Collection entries

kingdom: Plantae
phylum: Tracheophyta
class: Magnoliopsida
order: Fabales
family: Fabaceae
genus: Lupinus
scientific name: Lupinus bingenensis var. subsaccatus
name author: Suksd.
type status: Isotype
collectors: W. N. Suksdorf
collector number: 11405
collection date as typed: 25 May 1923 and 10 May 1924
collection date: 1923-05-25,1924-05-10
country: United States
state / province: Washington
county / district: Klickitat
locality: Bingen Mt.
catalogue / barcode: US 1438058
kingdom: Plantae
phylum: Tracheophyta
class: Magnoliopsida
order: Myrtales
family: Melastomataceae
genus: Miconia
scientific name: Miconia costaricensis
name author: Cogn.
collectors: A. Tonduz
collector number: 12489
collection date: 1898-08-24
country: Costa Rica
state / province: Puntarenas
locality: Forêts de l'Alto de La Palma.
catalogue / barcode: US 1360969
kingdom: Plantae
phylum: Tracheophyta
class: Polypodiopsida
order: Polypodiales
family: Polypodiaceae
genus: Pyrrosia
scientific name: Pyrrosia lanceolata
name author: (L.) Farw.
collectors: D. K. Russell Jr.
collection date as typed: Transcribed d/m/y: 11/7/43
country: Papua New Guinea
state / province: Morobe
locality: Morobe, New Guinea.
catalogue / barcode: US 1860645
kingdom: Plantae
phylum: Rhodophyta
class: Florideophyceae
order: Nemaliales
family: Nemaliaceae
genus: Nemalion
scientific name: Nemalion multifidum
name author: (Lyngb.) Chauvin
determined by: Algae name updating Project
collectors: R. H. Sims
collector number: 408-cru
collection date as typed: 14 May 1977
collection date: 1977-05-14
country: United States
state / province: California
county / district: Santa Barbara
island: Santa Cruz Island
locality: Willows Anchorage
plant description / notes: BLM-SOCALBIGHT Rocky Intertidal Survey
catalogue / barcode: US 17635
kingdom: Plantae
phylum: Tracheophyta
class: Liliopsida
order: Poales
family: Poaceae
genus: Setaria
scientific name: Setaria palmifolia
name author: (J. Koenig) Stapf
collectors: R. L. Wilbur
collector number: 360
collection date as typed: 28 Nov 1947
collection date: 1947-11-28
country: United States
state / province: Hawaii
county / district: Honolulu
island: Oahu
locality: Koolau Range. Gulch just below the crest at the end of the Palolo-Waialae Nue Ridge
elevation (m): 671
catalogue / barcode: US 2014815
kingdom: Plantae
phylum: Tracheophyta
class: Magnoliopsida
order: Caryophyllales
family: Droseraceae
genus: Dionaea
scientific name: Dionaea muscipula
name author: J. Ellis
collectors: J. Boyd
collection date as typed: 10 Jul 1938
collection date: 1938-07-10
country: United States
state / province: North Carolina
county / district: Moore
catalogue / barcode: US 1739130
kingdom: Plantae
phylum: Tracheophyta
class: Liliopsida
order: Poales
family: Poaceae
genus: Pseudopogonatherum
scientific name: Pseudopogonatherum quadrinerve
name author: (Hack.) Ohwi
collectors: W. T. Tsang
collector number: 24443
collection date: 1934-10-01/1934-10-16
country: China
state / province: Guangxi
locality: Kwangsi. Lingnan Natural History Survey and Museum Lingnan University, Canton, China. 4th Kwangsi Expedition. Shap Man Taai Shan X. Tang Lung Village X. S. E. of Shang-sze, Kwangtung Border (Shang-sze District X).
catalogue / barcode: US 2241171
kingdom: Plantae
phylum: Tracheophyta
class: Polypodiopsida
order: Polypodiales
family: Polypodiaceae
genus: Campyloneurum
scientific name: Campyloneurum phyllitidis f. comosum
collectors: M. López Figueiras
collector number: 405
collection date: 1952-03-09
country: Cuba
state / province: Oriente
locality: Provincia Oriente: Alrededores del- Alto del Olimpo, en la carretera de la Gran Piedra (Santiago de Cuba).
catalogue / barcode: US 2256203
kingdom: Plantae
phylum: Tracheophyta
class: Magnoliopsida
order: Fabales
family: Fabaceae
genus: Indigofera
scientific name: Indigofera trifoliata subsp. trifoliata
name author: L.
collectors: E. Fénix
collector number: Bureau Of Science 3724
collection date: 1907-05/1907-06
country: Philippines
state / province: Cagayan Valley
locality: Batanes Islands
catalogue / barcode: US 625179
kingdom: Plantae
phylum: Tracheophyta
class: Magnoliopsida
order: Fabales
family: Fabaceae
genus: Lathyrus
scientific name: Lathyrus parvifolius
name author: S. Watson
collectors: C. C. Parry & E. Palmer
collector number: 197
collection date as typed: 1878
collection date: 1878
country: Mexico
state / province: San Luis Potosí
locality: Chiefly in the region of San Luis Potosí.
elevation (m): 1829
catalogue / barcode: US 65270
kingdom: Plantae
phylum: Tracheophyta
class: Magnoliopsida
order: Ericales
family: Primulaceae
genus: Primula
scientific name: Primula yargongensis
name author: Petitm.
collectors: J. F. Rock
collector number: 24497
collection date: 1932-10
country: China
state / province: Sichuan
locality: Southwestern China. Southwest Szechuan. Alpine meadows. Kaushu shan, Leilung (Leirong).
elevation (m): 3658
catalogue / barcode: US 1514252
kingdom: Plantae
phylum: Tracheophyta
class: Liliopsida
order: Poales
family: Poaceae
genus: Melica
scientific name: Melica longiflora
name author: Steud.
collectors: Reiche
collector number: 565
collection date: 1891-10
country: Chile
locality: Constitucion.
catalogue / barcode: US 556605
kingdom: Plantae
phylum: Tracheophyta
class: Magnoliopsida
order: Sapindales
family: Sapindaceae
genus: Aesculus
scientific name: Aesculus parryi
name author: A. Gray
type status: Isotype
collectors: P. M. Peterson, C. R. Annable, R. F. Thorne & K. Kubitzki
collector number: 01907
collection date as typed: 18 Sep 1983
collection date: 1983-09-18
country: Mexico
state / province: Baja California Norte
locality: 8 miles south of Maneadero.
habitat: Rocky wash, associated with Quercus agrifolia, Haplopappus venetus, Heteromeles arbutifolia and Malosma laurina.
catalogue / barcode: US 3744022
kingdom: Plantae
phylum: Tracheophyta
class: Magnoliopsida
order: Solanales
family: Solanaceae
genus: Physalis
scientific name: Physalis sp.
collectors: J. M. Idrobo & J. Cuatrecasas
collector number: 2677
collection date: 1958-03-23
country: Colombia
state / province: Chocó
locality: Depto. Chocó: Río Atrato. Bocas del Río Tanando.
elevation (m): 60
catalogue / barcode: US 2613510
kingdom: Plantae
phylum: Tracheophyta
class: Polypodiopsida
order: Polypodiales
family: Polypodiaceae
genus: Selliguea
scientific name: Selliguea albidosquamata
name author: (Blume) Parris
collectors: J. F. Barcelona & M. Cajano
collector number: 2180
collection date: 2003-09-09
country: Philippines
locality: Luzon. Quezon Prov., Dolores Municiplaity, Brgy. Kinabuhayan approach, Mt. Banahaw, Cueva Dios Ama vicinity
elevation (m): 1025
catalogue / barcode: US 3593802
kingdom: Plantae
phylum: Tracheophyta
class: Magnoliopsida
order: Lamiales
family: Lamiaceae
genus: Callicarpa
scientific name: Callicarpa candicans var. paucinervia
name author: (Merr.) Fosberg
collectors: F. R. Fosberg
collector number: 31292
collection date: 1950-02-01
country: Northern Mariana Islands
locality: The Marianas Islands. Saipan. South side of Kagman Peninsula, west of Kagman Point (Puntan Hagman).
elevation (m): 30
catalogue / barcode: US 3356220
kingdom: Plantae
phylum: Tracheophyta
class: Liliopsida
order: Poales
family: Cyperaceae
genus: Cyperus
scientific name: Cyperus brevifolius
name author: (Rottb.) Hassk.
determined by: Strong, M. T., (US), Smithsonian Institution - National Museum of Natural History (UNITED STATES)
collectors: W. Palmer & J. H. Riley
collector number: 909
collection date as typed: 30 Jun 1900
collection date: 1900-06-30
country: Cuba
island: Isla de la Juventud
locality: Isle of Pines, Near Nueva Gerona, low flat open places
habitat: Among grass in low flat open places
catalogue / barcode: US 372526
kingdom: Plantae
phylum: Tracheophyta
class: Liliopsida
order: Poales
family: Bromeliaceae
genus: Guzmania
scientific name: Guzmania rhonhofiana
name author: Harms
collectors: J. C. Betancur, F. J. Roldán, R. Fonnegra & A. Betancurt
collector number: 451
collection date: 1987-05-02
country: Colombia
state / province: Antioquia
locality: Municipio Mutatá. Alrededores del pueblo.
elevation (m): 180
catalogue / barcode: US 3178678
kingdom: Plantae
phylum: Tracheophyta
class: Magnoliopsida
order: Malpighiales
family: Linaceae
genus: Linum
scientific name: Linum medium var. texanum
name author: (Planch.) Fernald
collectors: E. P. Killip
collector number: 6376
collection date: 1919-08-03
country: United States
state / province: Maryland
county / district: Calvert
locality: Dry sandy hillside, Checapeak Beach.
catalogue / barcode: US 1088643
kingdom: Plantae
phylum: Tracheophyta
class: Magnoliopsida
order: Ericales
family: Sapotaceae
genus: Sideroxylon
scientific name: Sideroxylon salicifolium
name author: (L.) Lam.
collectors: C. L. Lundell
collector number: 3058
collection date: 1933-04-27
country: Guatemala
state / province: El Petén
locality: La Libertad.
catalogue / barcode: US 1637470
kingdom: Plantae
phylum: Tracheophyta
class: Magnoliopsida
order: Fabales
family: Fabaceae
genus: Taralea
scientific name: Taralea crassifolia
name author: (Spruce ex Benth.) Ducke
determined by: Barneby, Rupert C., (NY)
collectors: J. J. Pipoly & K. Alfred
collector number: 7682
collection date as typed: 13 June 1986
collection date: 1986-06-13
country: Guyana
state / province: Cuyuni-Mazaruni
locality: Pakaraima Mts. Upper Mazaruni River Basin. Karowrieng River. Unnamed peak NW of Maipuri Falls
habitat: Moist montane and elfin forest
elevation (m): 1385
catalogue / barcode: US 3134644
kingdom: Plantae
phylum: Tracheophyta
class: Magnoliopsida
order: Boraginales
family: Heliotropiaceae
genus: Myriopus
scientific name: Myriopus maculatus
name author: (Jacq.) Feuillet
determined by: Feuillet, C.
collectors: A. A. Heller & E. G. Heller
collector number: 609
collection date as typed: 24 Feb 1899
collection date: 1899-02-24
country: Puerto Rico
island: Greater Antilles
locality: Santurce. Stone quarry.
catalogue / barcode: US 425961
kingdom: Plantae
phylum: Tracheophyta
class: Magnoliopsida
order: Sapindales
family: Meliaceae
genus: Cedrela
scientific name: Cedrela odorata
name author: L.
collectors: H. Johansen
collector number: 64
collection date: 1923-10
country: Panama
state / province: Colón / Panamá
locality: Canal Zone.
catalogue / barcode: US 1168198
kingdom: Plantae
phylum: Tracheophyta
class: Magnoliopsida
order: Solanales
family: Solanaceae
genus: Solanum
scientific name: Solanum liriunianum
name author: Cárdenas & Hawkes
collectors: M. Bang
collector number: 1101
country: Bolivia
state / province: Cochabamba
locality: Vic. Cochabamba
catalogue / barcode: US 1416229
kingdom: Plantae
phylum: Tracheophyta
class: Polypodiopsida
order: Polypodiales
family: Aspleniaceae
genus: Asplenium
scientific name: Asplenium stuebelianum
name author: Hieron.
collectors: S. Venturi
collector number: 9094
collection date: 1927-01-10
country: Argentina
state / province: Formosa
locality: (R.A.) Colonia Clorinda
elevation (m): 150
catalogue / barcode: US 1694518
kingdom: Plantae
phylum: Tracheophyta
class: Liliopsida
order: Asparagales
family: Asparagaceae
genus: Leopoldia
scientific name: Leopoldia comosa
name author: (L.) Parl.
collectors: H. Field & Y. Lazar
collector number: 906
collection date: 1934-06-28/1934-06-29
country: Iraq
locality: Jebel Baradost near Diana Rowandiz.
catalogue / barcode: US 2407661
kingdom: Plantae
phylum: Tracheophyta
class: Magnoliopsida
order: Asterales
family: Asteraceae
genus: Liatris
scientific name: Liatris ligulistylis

- **AIM**: Copy word for word the lines from the one containing "catalogue / barcode: US 1438058" through the one containing "catalogue / barcode: US 1360969", including both of those lines.

- **THE REPLY**:
catalogue / barcode: US 1438058
kingdom: Plantae
phylum: Tracheophyta
class: Magnoliopsida
order: Myrtales
family: Melastomataceae
genus: Miconia
scientific name: Miconia costaricensis
name author: Cogn.
collectors: A. Tonduz
collector number: 12489
collection date: 1898-08-24
country: Costa Rica
state / province: Puntarenas
locality: Forêts de l'Alto de La Palma.
catalogue / barcode: US 1360969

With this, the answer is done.